Exercise passage below:

Ruby Marks remembers her mother: “...she ‘cooked’ me in love. Marinated me in tenderness. Poached me in self-belief. Fried and tempered me with the heat of a difficult life in poverty. Blanched me until I could survive anything, and watered me into who I am today.”


This photograph was taken by the talented Cape Town-based photographer Nicholas Eppel. It shows the dignity of a District Six mother in the tradition of the Dutch masters.


 It is time to own up to the truth, because not all of our cooking journeys ended in triumphs of culinary delight and taste. And although I adore my late mother, the truth is that this woman, although skilled in surviving her own life and rescuing me in the process from the many challenges of life on the Cape Flats, well... this woman couldn’t cook. Period.


Let me share my “surviving Mummy’s cooking” story with you.

End of Exercise passage.
Data for this task below:

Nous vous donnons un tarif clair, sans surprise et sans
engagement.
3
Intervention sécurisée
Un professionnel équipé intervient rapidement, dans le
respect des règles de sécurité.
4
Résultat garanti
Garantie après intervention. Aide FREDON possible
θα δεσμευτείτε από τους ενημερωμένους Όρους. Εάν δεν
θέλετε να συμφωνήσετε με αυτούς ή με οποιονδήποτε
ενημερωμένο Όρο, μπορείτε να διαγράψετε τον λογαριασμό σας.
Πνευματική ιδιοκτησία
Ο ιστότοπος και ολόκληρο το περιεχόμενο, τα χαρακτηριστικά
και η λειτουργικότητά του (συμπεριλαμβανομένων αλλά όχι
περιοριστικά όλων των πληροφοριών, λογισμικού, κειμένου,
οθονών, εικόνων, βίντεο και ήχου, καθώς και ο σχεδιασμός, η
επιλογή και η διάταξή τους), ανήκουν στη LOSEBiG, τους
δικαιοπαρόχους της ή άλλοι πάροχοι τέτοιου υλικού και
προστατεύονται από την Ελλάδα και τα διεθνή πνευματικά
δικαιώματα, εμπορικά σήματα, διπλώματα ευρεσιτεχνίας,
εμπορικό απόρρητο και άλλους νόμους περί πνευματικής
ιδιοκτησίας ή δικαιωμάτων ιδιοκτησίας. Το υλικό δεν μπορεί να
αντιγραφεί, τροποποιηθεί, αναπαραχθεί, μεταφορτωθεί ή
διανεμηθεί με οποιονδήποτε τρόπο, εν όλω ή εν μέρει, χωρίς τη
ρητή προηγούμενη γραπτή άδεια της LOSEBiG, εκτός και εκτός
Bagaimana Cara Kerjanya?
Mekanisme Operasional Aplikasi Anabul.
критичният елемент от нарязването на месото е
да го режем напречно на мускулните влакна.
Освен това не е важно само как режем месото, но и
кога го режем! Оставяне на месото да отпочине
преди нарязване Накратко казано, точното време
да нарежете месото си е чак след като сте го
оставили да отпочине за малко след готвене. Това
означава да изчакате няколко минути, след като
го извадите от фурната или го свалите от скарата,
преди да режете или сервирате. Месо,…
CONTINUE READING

End of Data for this task.
Data for this task below:

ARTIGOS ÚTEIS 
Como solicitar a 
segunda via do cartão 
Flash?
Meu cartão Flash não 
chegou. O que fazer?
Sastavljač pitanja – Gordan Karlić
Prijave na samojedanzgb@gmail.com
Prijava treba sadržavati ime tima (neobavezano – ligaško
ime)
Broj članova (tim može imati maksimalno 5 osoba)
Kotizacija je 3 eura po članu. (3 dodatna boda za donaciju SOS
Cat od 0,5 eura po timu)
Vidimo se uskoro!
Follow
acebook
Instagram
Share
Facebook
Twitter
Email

End of Data for this task.

_Explore the material_:
• 1. Answer these questions about the passage on a mother's cooking:
(a) Who took the photograph mentioned in the passage?
(b) Life in which area brought the challenges the mother rescued the narrator from?
(c) According to the narrator, what could the mother not do?
• 2. Return every line of the entries that contains the string "режем". Matching is case-sensitive.

_Per-task outputs_:
• 1.
(a) Nicholas Eppel
(b) The Cape Flats
(c) Cook

• 2.
да го режем напречно на мускулните влакна.
Освен това не е важно само как режем месото, но и
кога го режем! Оставяне на месото да отпочине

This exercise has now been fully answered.